Kementerian Koperasi dan UKM (KemenKopUKM) menekankan keberadaan Lembaga Pengawas Simpan Pinjam Koperasi (LPK) sangat penting dan mendesak untuk membangun industri simpan pinjam koperasi yang sehat dan kuat di masyarakat.

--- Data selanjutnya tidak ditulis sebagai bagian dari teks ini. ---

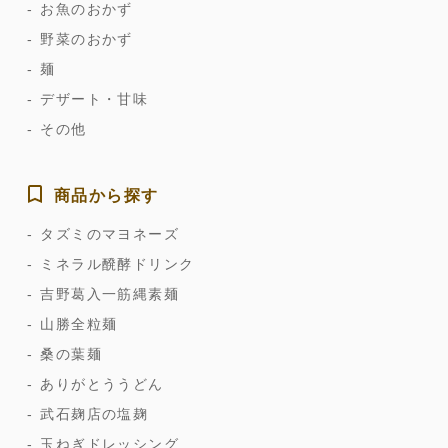
お魚のおかず
野菜のおかず
麺
デザート・甘味
その他
商品から探す
タズミのマヨネーズ
ミネラル醗酵ドリンク
吉野葛入一筋縄素麺
山勝全粒麺
桑の葉麺
ありがとううどん
武石麹店の塩麹
玉ねぎドレッシング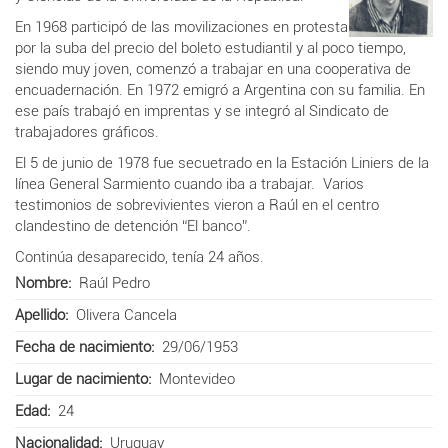
En 1968 participó de las movilizaciones en protesta
por la suba del precio del boleto estudiantil y al poco tiempo,
siendo muy joven, comenzó a trabajar en una cooperativa de
encuadernación. En 1972 emigró a Argentina con su familia. En
ese país trabajó en imprentas y se integró al Sindicato de
trabajadores gráficos.
El 5 de junio de 1978 fue secuetrado en la Estación Liniers de la
línea General Sarmiento cuando iba a trabajar. Varios
testimonios de sobrevivientes vieron a Raúl en el centro
clandestino de detención “El banco”.
Continúa desaparecido, tenía 24 años.
Nombre
Raúl Pedro
Apellido
Olivera Cancela
Fecha de nacimiento
29/06/1953
Lugar de nacimiento
Montevideo
Edad
24
Nacionalidad
Uruguay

“Kehadiran Lembaga Pengawas nantinya akan meningkatkan efektivitas pengawasan usaha simpan pinjam koperasi di Indonesia,” kata Deputi Bidang Perkoperasian KemenKopUKM Ahmad Zabadi pada acara Serap Aspirasi RUU Perkoperasian khususnya terkait Pembentukan Lembaga Pengawas Usaha Simpan Pinjam Koperasi di Universitas Gadjah Mada (UGM), Yogyakarta, Selasa (12/12/2023). Kegiatan ini diselenggarakan bekerjasama dengan Pusat Studi Ekonomi Kerakyatan UGM.

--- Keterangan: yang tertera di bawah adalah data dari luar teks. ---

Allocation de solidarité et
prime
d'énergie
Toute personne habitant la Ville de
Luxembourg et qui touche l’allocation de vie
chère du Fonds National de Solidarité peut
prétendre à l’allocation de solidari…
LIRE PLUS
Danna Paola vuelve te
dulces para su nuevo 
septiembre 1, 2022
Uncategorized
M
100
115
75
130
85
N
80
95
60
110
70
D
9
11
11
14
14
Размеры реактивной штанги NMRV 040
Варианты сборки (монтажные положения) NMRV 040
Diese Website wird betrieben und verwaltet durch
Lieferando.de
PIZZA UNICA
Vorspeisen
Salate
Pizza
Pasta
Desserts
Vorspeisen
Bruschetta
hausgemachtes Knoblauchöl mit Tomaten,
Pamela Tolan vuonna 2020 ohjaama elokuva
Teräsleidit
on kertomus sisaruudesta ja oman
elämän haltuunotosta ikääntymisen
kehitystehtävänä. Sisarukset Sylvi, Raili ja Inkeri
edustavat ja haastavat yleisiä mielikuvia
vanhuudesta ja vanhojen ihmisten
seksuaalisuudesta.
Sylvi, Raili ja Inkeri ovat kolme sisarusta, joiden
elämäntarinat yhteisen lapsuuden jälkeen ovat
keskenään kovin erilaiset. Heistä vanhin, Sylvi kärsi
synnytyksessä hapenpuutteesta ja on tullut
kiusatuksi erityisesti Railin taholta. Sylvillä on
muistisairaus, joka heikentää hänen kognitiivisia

Zabadi menegaskan, kehadiran LPK untuk memperkokoh sistem pengawasan dengan mengonsolidasi penyelenggaraan pengawasan pada satu lembaga khusus. Tujuannya untuk mengurangi arbitrase regulasi sebagaimana yang terjadi saat ini. “Arbitrase regulasi dapat dihilangkan atau diminimalkan mengacu pada konstitusi bahwa sektor keuangan merupakan kewenangan Pemerintah Pusat,” katanya.
Jumlah Koperasi Simpan Pinjam (KSP) di Indonesia, menurut Zabadi, ada kecenderungan berkurang dari sisi kuantitas dari tahun ke tahun. Tercatat jumlah KSP saat ini sebanyak 18.157 unit. “Hal ini sejalan dengan kebijakan Pemerintah menitikberatkan pada peningkatan kualitas. Peningkatan kualitas koperasi dilakukan dengan berbagai strategi kebijakan, di antaranya mendorong restrukturisasi serta modernisasi koperasi,” ucapnya.
Di negara maju, pengawasan usaha simpan pinjam koperasi dilakukan oleh Bank Sentral (Eropa) atau Otoritas Jasa Keuangan. Atau oleh lembaga pengawas khusus seperti di Amerika Serikat (AS), yang dilakukan oleh NCUA (National Credit Union Administration) yang berdiri sejak 1934.
“Model NCUA dianggap sebagai pilihan yang baik, karena membuka peluang dan meningkatkan partisipasi Gerakan Koperasi atau industri dalam pengawasan. Pola seperti itu yang kita ingin adopsi di masa mendatang,” kata Zabadi.
Usaha simpan pinjam dipahami sebagai usaha berisiko tinggi, sehingga diperlukan pengawasan dari Pemerintah untuk menjamin akuntabilitas, transparansi, prudensial dan kepatuhan. “Pengawasan eksternal oleh Pemerintah ini tujuannya untuk melindungi kepentingan anggota dari berbagai potensi penyelewengan tata kelola, fraud dan sebagainya. Negara hadir untuk melindungi kepentingan anggota,” ucapnya.
Hal itu mengapa menurut Zabadi, keberadaan lembaga pengawas pada usaha simpan pinjam koperasi dinilai sangat penting dan mendesak, dengan berbagai pertimbangan. Pertama, dalam Pasal 33 UUD 1945 mengamanatkan koperasi sebagai sokoguru ekonomi nasional.
Kedua, usaha simpan pinjam koperasi merupakan usaha yang berisiko tinggi. Di sisi lain, sangat diperlukan untuk membantu akses keuangan anggota. Hasil Susenas 2021 menunjukkan 4,25 persen rumah tangga Indonesia memperoleh akses pembiayaan dari koperasi. Sebagian lain mengandalkan bank, sebesar 4,95 persen.
Ketiga, anggota koperasi banyak dari akar rumput dengan kapasitas literasi terbatas, sehingga negara perlu hadir untuk lindungi kepentingan anggota. “Yang keempat, kami memandang, isu koperasi gagal bayar menjadi perhatian masyarakat, dan merusak citra koperasi,” ujarnya.
Kemudian pertimbangan yang kelima kata Zabadi, terjadi arbitrase regulasi pengawasan usaha simpan pinjam yang dilakukan oleh lebih dari 500 dinas di Indonesia. Di mana pelaksanaannya bergantung pada sumber daya, kewenangan, SDM, sarana dan anggaran yang cenderung terbatas dan tak seragam.
“Berdasarkan kondisi itu, maka kehadiran lembaga pengawas usaha simpan pinjam koperasi adalah keharusan,” ucapnya.